## Page text
# Burning Coal



## vellomike (Feb 7, 2012)

We're starting to use coal in our stove any suggestions on how to start it? The old paper kindling tower doesn't work.


----------



## cowboyhermit (Nov 10, 2012)

Do you have grates? If so it should not be too difficult, you can use some kindling if you need or a little torch.


----------



## Caribou (Aug 18, 2012)

Try starting a wood fire first then throw in your coal.


----------



## UncleJoe (Jan 11, 2009)

Caribou said:


> Try starting a wood fire first then throw in your coal.


That's the way we did it back in the 70's when we had a coal furnace to heat the house.


----------



## vellomike (Feb 7, 2012)

Well this coal must be wet or a poor quality ,I put a propane torch on it for 10 min it turned red and went out


----------



## cowboyhermit (Nov 10, 2012)

Yeah, something is not right there. 
I have always found coal to burn very poorly without a grate, others say it works fine. Most coal heaters are designed to have more airflow, particularly from the bottom so that is all I can suggest.


----------



## FrankW (Mar 10, 2012)

What kind of coal do you have?
I used ot heat with coal brickets when I lived in Europe as a young'un

I built a newspaper mound. on top of that wood kindling and on top of that I would put the brickets.

usually worked fine even though it sometimes needed an extra try.

When I was in ahurry and had extra money I would use the little white square "coal fire starters" thingies.
Have no clue what they might be called in english.


----------



## Jason (Jul 25, 2009)

Any time we burned coal we always added it to a wood fire.


----------

## Assignment 1
In the records, start at the line containing "Find the location" and end at the last line. Output those lines as a Markdown table with the columns Row and Record line, one line per row and blank lines omitted.
The records are unrelated to the coal-burning thread.

## Entries shown
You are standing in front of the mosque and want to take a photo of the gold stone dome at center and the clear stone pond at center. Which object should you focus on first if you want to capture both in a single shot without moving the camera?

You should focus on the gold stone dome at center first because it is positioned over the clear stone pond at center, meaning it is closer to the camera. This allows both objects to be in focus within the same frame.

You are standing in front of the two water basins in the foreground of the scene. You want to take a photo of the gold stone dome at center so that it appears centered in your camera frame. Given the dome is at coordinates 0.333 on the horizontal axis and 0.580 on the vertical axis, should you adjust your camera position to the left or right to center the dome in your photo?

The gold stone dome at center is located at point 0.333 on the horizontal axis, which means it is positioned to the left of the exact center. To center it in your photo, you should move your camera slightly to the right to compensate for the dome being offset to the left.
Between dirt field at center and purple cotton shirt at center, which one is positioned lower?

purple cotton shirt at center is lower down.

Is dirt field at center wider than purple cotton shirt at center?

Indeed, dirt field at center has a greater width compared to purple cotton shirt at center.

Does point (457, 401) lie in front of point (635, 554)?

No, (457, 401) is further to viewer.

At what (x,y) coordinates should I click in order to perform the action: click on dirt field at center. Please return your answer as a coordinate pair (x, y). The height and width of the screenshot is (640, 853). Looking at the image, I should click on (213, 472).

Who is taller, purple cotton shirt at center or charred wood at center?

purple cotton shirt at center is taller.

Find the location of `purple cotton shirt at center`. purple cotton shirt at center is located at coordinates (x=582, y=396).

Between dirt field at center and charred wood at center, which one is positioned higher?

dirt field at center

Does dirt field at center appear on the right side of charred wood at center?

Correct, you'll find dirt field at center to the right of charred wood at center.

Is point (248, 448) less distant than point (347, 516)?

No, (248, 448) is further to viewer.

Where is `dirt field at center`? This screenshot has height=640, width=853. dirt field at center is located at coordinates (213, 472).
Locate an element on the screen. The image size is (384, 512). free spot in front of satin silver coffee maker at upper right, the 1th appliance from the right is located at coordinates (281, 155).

## Assignment 2
Translate this sentence from the coal-burning thread into Spanish: "Try starting a wood fire first then throw in your coal."

## Written answer 1
| Row | Record line |
|---|---|
| 1 | Find the location of `purple cotton shirt at center`. purple cotton shirt at center is located at coordinates (x=582, y=396). |
| 2 | Between dirt field at center and charred wood at center, which one is positioned higher? |
| 3 | dirt field at center |
| 4 | Does dirt field at center appear on the right side of charred wood at center? |
| 5 | Correct, you'll find dirt field at center to the right of charred wood at center. |
| 6 | Is point (248, 448) less distant than point (347, 516)? |
| 7 | No, (248, 448) is further to viewer. |
| 8 | Where is `dirt field at center`? This screenshot has height=640, width=853. dirt field at center is located at coordinates (213, 472). |
| 9 | Locate an element on the screen. The image size is (384, 512). free spot in front of satin silver coffee maker at upper right, the 1th appliance from the right is located at coordinates (281, 155). |

## Written answer 2
Intenta encender primero un fuego de leña y luego echa el carbón.